SciencerIO / sciencer-toolkit

A smarter way to find articles.
MIT License
9 stars 1 forks source link

Fix results length to match `max_papers` #15

Closed PipzCorreiaz closed 2 years ago

PipzCorreiaz commented 2 years ago

We were assuming the results from the collect_by_terms were unique, which is not true if the collector finds repeated papers.

Instead of considering the length of the response data, we are now using the length of unique papers actually added to the resulting papers. This guarantees the number of results will always match the max_papers parameter.

ratuspro commented 2 years ago

Just to clarify, the requested changes apply to the provider, not the collector. The returned list of papers from get_paper_by_terms does not have duplicates.

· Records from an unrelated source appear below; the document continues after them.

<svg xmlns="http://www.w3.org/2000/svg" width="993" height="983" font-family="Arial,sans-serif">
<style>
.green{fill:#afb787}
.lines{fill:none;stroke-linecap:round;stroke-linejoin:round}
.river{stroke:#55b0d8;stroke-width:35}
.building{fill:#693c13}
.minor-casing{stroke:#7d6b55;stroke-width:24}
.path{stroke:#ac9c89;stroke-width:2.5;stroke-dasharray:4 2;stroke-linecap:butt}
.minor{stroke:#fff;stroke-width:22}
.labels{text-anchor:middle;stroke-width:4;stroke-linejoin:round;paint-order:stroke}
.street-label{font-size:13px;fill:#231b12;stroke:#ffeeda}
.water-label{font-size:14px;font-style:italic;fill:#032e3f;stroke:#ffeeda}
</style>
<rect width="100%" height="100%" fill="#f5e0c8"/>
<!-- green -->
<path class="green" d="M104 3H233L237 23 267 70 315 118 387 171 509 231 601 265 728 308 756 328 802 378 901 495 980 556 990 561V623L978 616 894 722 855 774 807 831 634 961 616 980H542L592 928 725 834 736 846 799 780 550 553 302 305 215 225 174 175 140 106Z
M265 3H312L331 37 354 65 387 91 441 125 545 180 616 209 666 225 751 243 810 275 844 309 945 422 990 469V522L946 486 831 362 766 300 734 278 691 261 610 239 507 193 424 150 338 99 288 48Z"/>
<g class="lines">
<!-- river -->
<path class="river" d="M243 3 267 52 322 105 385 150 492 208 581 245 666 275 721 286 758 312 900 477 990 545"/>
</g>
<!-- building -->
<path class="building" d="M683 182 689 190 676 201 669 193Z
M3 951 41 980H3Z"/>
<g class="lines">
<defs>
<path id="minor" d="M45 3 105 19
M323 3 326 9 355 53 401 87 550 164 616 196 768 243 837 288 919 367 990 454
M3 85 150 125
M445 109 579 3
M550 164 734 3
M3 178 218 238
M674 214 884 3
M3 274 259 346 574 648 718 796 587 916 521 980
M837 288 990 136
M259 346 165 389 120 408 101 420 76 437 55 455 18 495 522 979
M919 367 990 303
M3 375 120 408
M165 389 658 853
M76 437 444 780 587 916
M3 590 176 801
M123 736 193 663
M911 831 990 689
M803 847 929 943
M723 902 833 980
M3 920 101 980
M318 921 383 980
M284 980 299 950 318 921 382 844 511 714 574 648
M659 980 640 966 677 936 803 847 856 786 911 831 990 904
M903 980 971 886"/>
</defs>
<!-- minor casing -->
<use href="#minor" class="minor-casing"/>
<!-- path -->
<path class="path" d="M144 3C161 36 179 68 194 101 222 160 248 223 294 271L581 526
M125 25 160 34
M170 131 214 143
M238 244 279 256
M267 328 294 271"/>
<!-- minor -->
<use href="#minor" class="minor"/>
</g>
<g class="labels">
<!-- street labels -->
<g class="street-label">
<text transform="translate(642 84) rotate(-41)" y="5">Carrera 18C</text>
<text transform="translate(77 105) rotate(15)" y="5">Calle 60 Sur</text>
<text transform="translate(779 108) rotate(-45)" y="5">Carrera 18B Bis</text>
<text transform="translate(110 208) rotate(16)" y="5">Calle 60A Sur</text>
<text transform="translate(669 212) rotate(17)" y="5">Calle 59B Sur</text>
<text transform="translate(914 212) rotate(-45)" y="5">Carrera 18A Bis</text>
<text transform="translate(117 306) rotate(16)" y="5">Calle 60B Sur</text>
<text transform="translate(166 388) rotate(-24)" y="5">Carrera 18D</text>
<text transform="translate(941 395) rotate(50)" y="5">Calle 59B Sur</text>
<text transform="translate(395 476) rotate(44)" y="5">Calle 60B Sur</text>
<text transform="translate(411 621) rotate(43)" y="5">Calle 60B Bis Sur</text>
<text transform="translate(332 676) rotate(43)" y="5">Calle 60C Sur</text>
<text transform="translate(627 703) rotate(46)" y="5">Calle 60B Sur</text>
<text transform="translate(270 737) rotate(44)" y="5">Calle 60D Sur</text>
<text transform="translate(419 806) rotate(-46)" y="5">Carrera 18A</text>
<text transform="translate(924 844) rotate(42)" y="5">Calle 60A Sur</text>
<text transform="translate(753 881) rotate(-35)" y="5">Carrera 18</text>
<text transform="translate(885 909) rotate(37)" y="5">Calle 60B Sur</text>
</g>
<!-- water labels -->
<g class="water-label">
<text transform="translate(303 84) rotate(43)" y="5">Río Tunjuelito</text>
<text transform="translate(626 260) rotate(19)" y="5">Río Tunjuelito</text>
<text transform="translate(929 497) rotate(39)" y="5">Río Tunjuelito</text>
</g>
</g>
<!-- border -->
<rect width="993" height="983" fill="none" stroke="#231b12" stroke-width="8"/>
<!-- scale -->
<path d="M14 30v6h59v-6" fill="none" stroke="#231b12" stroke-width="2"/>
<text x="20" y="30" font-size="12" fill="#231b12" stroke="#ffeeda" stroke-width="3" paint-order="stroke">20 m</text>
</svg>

Also, the assumption that the response from /paper/search?query=... from the Semantic Scholar's API does not return repeated papers is valid.

I tested the API and never came across a situation it returned duplicates of the same paper. @PipzCorreiaz @RicardoEPRodrigues are you sure this actually happens?

ratuspro commented 2 years ago

Indeed the Semantic Scholar's API return duplicate results on /paper/search?query=.

During the process I also realized that there is another constraint to the search process that need to be taken into account (reported on #16). Should be handled in a different PR.